Posted Tuesday, February 19, 2013 9:28 AM | Contributed by Mike Gallagher
Ohio Gov. John Kasich wants to cut the state’s overall sales-tax rate while also putting the lower 5 percent sales tax on a long list of new items that include circuses, arcade games and carnival rides.
Read more from The Akron Beacon Journal.
A whopping 5% for local/state roads, infrastructure, police, fire, courts, parks, etc. is too much? Just where do you expect funding for these services to come from? Heck, I pay 5% for a retirement plan I'll probably never get to use, at least the services provided through taxes give me something of value.
If a school district is hurting for cash, it's because they failed to anticipate something, whether it be community growth/shrinkage, a change in property values, outdated buildings, etc. It's their job to anticipate and prepare for these things. If they don't like it, then they're welcome to either get out or find a new model (like the Ohio Supreme Court demanded they do over a decade ago.)
Washington makes it work, so ask them, and the happy residents not paying local or state income tax.
So school boards and superintendents should have anticipated there would be a housing market crash with scores of vacant houses and a deep recession with lingering unemployment issues and all of the local tax collection issues that creates? And they should have anticipated that in large part because of all of that, residents would vote down tax increases not so much because they do not support the school board or superintendent but because they simply do not have the cash (with one or more in the household without a job, reduced hours or pay/benefits, increased costs for much of what they buy, etc.)? What exactly should they have done even if they had anticipated all of that? Many districts had reserve funds but at this point, those have been pretty much drawn down for many districts.
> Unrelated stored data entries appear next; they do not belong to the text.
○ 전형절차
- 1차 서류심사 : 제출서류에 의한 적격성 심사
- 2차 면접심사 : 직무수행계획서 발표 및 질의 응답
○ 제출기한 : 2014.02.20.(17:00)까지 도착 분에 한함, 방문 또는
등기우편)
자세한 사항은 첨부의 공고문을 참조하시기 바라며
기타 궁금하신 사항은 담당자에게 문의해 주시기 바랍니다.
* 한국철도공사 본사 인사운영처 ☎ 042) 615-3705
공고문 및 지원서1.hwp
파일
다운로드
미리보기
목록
And the Ohio Supreme Court charged the Ohio Legislature with finding a new way to fund schools. Not school boards and superintendents who must work within the system state law provides (which at this point is major funding through local levies).
And none of that is to say that there are not a lot of issues with many school boards and superintendents. Just that the idea of terminating school board members and superintendents because a levy fails or because they were unable to anticipate any adverse circumstances (or even garden variety cost increases) which would require additional levies doesn't make much sense.
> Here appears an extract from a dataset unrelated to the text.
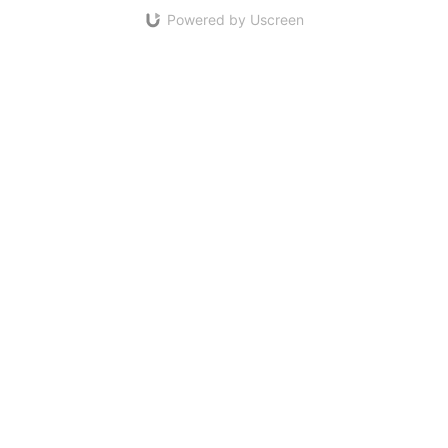
Powered by Uscreen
According to this article, Ohio's state and local tax burden was 9.7% for 2010 (which put Ohio at 20th highest tax burden). US average was 9.9%. Washington was 9.3% (ranking 28th).
As someone who earns an income, not paying income tax is very attractive. But someone's paying for this stuff. The Tax Foundation has a good overview of how states without personal income tax generate revenue.
Washington had a ballot initiative, in 2010, I believe, regarding the establishment of a state income tax while reducing other taxes. It failed, but it shows that it's far from a settled issue.Last edited by Gemini, Friday, February 22, 2013 10:49 AM
Yes, they wanted to do an income tax on high earners, and Bill Gates' dad was actually pitching for it. It was weird. There are a whole lot of people in the Puget Sound area doing over $250k a year, and nobody wanted it. For a left-leaning state, the voice was very right. At the end of the day, the state has had to learn to live within its means, and honestly it does an OK job at it.